Menempatkan silaturahim secara signifikan dalam aktivitas kesejarahan komunitas Syi’ah -secara khusus, dengan meminjam ujaran Ali Syari’ati (1993) ihwal tanggung jawab sejarah- berarti mendudukkan silaturahim secara fungsional yakni:
(1) sebagai proses integrasi pada kekuatan sejarah;
(2) sebagai proses transformasi dan pelembagaan sistem nilai;
(3) sebagai proses aktualisasi sunnah yang hidup.
Berikut penjelasan secara sederhana ihwal fungsi -fungsi silaturahim :
1. Sebagai proses integrasi pada kekuatan sejarah Kepentingan pertama silaturahim adalah menjadikannya sebagai proses integrasi pada kekuatan sejarah. Ada hubungan dialektis pada silaturahim dalam budaya khas dengan bingkai masyarakat Muslim.
Pertama, silaturahim terwujud karena kesadaran mendalam akan eksistensi diri, yaitu kesadaran yang dibangun atas dasar pembuktian akan kebenaran secara rasional Islam vis a vis sistem keyakinan ideologi lain -baik secara normatif maupun historis- dalam bentuk manifestasinya ke tingkat praksis kehidupan.
Kedua, silaturahim akan membangun kesadaran setiap individu akan beban sejarah -dalam ujaran Syari’ati, ini disebut tanggung jawab sosial Syi’ah- yang karenanya maka hidupnya akan menyejarah dan bukan menyerah pada sejarah.

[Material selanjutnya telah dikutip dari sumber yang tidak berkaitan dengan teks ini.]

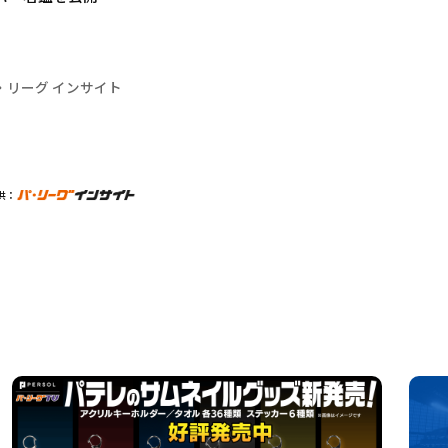
・リーグ インサイト
供：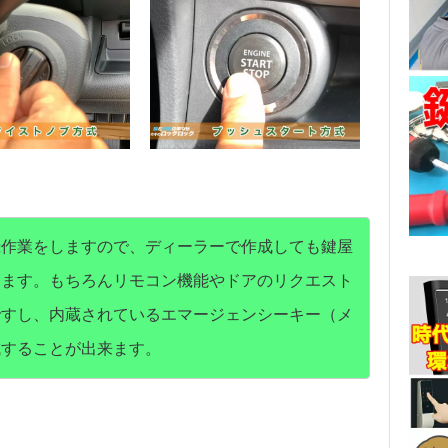
録作業をしますので、ディーラーで作成しても鍵屋
ります。もちろんリモコン機能やドアのリクエスト
ですし、内蔵されているエマージェンシーキー（メ
成することが出来ます。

Proses integrasi ini tercapai karena terjadinya diskursus intelektual dan spiritual yang harmonis, sehingga mampu mengatasi kebekuan dan berbagai krisis eksistensial yang mungkin terjadi, dan akan menjadikan kenyataan sosial sebagai tantangan, peluang, dan harapan untuk meraih buah spiritual. Silaturahim, dengan demikian, berfungsi sebagai "ice-breaker" (pemecah kebekuan) atas kenyataan sosial. Ringkasnya, elan vital (semangat dasar) silaturahim sebagai proses integrasi ini akan menjadikan bangunan masyarakat Muslim sebagai sebuah keniscayaan.

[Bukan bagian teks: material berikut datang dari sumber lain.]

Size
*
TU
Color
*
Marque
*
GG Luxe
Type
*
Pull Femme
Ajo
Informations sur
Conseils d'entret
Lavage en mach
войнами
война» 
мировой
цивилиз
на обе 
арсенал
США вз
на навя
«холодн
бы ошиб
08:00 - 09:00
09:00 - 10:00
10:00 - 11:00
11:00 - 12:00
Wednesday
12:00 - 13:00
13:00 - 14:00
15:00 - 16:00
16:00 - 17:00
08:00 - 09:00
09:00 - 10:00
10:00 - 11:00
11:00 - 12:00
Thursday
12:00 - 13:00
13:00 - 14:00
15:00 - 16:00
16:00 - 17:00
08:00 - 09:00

2. Sebagai proses transformasi dan pelembagaan sistem nilai. Silaturahim sebagai proses transformasi dan pelembagaan sistem nilai akan mengukuhkan sistem nilai itu sendiri sehingga tidak pernah memberi ruang terjadinya akumulasi secara teoretis, namun secara tepat akan mengatasi seluruh bentuk ikatan primordial.

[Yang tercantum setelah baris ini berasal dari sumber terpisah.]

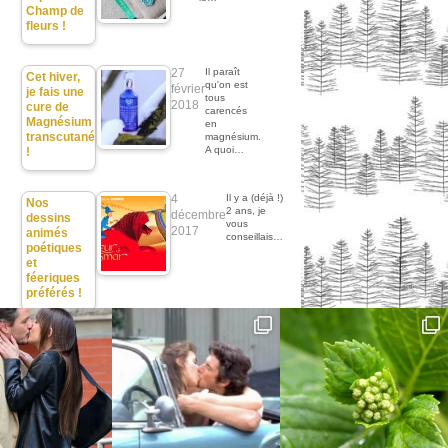
Champ de
fleurs !
27
Il paraît
Cet hiver,
qu'on est
février
je fais une
tous
2018
cure de
carencés
Magnésium
en
transcutané
magnésium.
A quoi…
!
4
Il y a (déjà !)
Nos
2 ans, je
décembre
dessins
vous
2017
animés
conseillais…
poétiques
et
féeriques
préférés !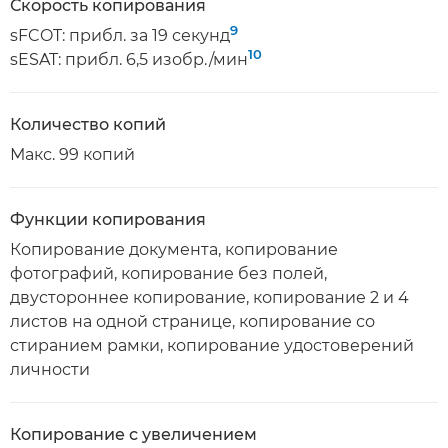
Скорость копирования
9
sFCOT: прибл. за 19 секунд
10
sESAT: прибл. 6,5 изобр./мин
Количество копий
Макс. 99 копий
Функции копирования
Копирование документа, копирование
фотографий, копирование без полей,
двустороннее копирование, копирование 2 и 4
листов на одной странице, копирование со
стиранием рамки, копирование удостоверений
личности
Копирование с увеличением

Dengan silaturahim, sistem nilai yang dibangun para pecinta Ahlulbayt Nabi as. seperti tawhid, keadilan Ilahi, kenabian, imamah, dan qiyamah menjadi terpelihara. Secara pasti, silaturahim akan menyatukan komunitas Syi’ah pada visi dan orientasi yang jelas. Hal ini dimungkinkan mengingat platform Imamah dalam paham Syi’ah memiliki ketegasan dan kejelasan dibandingkan dengan konsep-konsep kepemimpinan mazhab manapun.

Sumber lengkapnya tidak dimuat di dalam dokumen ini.